Book Review: The English Country House Garden
George Plumptre, The English Country House Garden, Photographs by Marcus Harper, (Frances Lincoln, London, 2014; ISBN 978 0 7112 3299 0), Hardback | £25.00 |
Hard on the heels of George Plumptre’s The Gardens of England (Merrill, 2013) comes a more tightly focused work centred on some of the finest gardens to have been created for, or by, the residents of that quintessentially English retreat, the Country House. Accompanying the text is a selection of mouthwateringly beautiful images by Marcus Harpur, scion of a dynasty of garden photographers sans pareil. The chapters are grouped into five themes, starting with the “three essentials” - Hidcote, Sissinghurst and Great Dixter. There follows “unfolding history” with Montacute, Rousham, Tyntesfield, Rodmarton Manor and Folly Farm covering a wide chronological range. “Garden ideals” features Broughton Castle, Goodnestone Park, Kitfsgate Cour, Trebah, Cothay Manor, Helmingham Hall and Spencers. The fourth theme is “personal creations” where modern, or modernised, gardens are the work of one inspired individual owner: Charleston, Exbury, Thorp Perrow, Felley Priory and Lullingstone Castle. The book concludes with accounts of six gardens of contemporary design: Scampston Hall, Seend Manor, East Ruston’s old vicarage, Broughton Grange and the old rectory at Naunton, Gloucestershire. In all these, the choice of site proved critical.
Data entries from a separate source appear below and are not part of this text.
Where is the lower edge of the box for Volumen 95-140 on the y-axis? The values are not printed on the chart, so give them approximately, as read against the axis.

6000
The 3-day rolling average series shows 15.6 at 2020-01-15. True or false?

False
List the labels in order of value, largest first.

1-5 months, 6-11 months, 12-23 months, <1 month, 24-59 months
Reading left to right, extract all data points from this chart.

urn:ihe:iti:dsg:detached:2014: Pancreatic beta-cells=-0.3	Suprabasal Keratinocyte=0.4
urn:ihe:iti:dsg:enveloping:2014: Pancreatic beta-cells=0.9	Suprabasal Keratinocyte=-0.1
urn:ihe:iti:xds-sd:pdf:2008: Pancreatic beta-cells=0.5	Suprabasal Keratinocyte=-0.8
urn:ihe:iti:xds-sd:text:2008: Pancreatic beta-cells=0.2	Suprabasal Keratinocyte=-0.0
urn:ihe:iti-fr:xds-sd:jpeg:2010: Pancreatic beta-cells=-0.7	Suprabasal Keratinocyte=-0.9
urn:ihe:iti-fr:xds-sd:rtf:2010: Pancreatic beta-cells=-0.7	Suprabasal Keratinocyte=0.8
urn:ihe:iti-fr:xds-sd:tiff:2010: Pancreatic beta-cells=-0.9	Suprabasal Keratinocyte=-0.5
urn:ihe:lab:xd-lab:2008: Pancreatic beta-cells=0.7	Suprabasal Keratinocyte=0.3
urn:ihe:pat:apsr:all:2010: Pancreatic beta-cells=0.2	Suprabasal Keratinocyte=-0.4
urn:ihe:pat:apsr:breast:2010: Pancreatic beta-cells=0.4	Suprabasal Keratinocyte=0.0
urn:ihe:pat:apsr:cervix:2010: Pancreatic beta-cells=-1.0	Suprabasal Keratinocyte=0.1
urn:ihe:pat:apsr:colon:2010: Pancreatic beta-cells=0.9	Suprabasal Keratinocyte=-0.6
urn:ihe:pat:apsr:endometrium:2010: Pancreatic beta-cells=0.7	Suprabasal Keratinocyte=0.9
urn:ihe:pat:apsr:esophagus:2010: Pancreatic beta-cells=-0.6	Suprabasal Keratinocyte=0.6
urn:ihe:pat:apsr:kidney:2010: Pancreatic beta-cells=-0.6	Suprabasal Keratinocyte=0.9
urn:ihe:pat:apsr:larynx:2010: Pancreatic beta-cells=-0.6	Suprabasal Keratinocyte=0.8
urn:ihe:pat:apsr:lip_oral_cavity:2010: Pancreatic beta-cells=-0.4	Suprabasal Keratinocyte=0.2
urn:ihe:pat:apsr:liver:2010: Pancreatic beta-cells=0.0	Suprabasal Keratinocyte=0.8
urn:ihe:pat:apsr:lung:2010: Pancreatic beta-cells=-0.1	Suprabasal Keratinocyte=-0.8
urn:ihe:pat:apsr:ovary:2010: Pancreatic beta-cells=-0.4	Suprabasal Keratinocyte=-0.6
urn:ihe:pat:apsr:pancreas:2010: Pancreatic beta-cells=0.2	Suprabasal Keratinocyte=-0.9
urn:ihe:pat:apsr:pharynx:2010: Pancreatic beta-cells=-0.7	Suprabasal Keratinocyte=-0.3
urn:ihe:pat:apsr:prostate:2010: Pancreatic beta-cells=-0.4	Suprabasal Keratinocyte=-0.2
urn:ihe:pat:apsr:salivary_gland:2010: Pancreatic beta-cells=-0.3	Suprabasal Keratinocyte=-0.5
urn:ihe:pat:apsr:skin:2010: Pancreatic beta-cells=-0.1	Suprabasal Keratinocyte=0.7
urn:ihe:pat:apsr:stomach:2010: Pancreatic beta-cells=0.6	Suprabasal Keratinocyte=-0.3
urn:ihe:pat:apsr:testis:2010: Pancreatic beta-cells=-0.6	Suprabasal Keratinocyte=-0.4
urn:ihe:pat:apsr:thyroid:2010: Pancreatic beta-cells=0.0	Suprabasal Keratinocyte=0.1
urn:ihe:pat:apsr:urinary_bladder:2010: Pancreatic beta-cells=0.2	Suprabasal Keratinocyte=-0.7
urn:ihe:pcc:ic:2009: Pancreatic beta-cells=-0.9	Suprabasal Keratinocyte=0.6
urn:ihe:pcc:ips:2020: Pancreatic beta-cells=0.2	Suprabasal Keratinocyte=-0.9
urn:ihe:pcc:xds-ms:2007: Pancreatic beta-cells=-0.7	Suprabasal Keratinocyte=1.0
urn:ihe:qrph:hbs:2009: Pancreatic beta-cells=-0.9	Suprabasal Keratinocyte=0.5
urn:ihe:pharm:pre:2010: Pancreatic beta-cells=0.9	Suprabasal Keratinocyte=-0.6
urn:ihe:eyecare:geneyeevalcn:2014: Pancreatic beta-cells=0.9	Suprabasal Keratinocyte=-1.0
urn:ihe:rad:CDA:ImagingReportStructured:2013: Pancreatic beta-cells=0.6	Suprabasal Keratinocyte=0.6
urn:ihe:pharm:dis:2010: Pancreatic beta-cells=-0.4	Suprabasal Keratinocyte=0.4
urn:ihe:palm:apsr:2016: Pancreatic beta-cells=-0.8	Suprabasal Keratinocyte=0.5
There are many books which describe and illustrate the gardens featured in this work, either individually or as part of an anthology of garden descriptions. But by comparing and contrasting gardens of similar vintage or gestation, George Plumptre reveals the degree to which garden designers interact and assimilate each others’ ideas. In the case of Lawrence Johnston’s Hidcote and its near neighbour, Heather Muir’s Kiftsgate Court, this is unsurprising; but elsewhere he reveals a network of influences which helps to explain where particular designs have sprung from. My only slight reservation about the selection of gardens is that it is weak on examples from northern England (though perhaps unsurprising given the uneven distribution of wealth today). By referring to Scampston Hall in North Yorkshire as one of Lancelot Brown’s most “far-flung commissions” he appears to disregard the fact that Brown’s birthplace was also in north-east England; to my mind Robert and Charles Fox’s Trebah more richly deserves that designation. If I were making my own selection, Newby Hall would definitely warrant inclusion; but readers will enjoy testing their opinions against this very erudite yet engaging text.